Pained expression with back-projection mechanism
Pained expression with back-projection mechanism

2. Hyper-realistic 3D Gaussian Avatar

By employing a mesh priori, we trained a 3D Gaussian Splatting-based avatar that synthesizes facial animation in real-time. The facial expression can be transferred and control through FLAME parameters that constructs the prior mesh.

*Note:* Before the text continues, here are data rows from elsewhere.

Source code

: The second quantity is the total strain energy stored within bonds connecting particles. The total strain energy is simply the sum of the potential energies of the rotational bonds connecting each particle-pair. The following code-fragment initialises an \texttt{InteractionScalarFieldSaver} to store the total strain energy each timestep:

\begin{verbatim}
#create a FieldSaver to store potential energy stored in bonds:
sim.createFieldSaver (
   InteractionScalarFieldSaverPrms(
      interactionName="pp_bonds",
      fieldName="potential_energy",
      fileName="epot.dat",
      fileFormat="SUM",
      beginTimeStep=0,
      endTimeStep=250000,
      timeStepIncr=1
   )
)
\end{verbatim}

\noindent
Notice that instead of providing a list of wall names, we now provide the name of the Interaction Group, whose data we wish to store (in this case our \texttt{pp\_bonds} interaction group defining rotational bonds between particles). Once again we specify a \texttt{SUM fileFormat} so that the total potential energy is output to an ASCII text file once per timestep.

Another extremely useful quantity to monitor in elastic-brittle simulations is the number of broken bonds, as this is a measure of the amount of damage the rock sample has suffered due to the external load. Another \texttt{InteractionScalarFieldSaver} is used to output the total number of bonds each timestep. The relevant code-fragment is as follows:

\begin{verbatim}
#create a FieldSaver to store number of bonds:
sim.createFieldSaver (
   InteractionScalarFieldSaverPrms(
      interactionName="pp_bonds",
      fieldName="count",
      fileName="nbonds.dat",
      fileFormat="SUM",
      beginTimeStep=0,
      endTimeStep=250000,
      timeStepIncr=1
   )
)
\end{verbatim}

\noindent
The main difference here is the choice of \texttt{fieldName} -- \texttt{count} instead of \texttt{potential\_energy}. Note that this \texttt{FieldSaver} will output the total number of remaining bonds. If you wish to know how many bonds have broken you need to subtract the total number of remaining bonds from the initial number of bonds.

However, as the expression spaces differ across subjects, we are also researching how to disentangle the universal and unique expression space to better capture human facial expression.

Nersemble dataset: Left - Monocular tracked animation; Middle - 3D mesh tracking; Right - Synthesized animation
Nersemble dataset: Left - Monocular tracked animation; Middle - 3D mesh tracking; Right - Synthesized animation

3. Holographic Avatar

VR headset allows immersive experience to simulated training session with limitation to one user at a time. Holographic display elevates this issue by projecting 3D volumetric visual to multiple subjects at the same time.

With customized CUDA’s kernel and optimized OpenGL-based pipeline, we stream 3D Gaussian Avatar animation to 3D display in real-time according to user’s viewing angles.

Holographic rendering pipeline based on 3D Gaussian Splatting
Holographic rendering pipeline based on 3D Gaussian Splatting
3D display projects different views on various angles
3D display projects different views on various angles

Humanoid Facial Motion Modeling

Realistic data-driven behavior imitation skill is critical for simulated patients to achieve its goal. In our study, we analyzed human’s facial behaviors, especially non-verbal facial behavior to learn stochastic facial reaction that powers our humanoid robot’s facial behavior.

A. Generalized Non-verbal Facial Behavior

We represented humanoid face behavior as temporal change of 3D Morphable Model (3DMM) parameters while exploring this modality’s unique characteristics such as sparsity, continuity, and its correlation with other modality such as speech and visual signal of another human partner.

The model extracts controlling time steps from transitioning steps to learn when, why, and how human reacts to stimulation in dyadic conversation as a listener.

B. Painful Expression Behavior

To learn the relationship between pained expressions and pain intensity, we devised a generative learning model that predicts pained expression according to control signals such as pain intensity, emotional state, and tolerance.